Monday, December 29, 2014

Impedance Control on PCB




1.Introduction
The development of wireless communications requires more compact electronic devices. Further, the more precise for electric products, the more special technology is needed for their main board. A PCB (printed circuit board) planar inductor is one that is printed directly on the PCB board with a copper track employed as the turn of the windings, thereby the conventional inductor flat. Efforts have been made on its design and calculation as well as its applications. The frequency dependence of a PCB inductor must be considered at higher frequencies. The effective trace resistance of a multi-turn spiral inductor operating at high frequencies is known to increase dramatically above its DC value, due to proximity effect or current crowding.
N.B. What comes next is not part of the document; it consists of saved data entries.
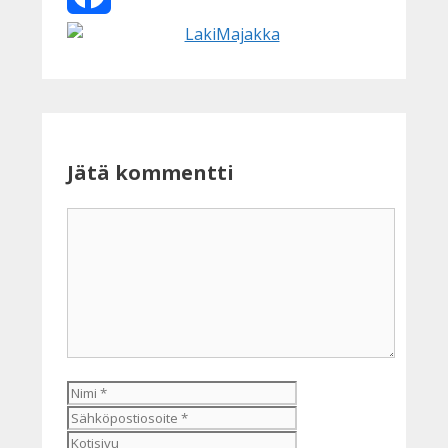
Facebook
Jätä kommentti
Kommentti
Nimi
Sähköpostiosoite
Kotisivu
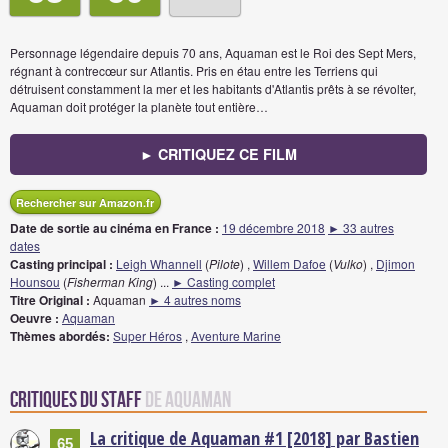
Personnage légendaire depuis 70 ans, Aquaman est le Roi des Sept Mers,
régnant à contrecœur sur Atlantis. Pris en étau entre les Terriens qui
détruisent constamment la mer et les habitants d'Atlantis prêts à se révolter,
Aquaman doit protéger la planète tout entière…
► CRITIQUEZ CE FILM
Rechercher sur Amazon.fr
Date de sortie au cinéma en France :
19 décembre 2018
► 33 autres
dates
Casting principal :
Leigh Whannell
(
Pilote
) ,
Willem Dafoe
(
Vulko
) ,
Djimon
Hounsou
(
Fisherman King
)
...
► Casting complet
Titre Original :
Aquaman
► 4 autres noms
Oeuvre :
Aquaman
Thèmes abordés:
Super Héros
,
Aventure Marine
Critiques du staff
de Aquaman
La critique de Aquaman #1 [2018] par Bastien
65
2.Why need to control impedance?
We need controlled impedances because the function of a wire or trace is to transfer signal power. Maximum signal power is achieved with matching impedances. The same considerations apply to signal transfer through traces on a PCB. When board traces carry high frequency signals, care must be taken to design traces matching the impedance of the driver and receiver devices. The longer the trace or the higher the frequencies, the higher is the need to control the trace impedance.
PCB manufacturers control impedance by varying the dimensions and spacing of the trace or laminate. We at Wonderful PCB Technology Co., Ltd experience an increase in demands for multi layers with controlled impedance. An estimated 75% of the multi layer PCB’s with eight layers or more are designed with controlled impedance.

3.Controlled impedances on PCBA manufacturer traces.
Any impedance mismatch can be extremely difficult to analyze once a PCB is loaded with components. Components have a range of tolerances, so that one bath of components may tolerate an impedance mismatch, while another batch might not. Moreover, a component’s characteristics may come and go. Thus, if changing a component appears to cure a problem, the components may become the suspects instead of the trace. Component selection becomes the solution, and build costs are driven up, while all the time the real fault- race impedance mismatch-goes undetected!
For these reasons, a PCB designer will specify trace impedance and tolerance, and should work with the PCB manufacturer to ensure that the PCB meets the specifications.

4.The future of PCB impedance control.
In near future virtually all PCB’s will likely include at least some impedance requirements. As the operating speed of electronic circuits has increased, so has the need for PCBs to have controlled impedances and the majority of PCB manufacturers are producing them.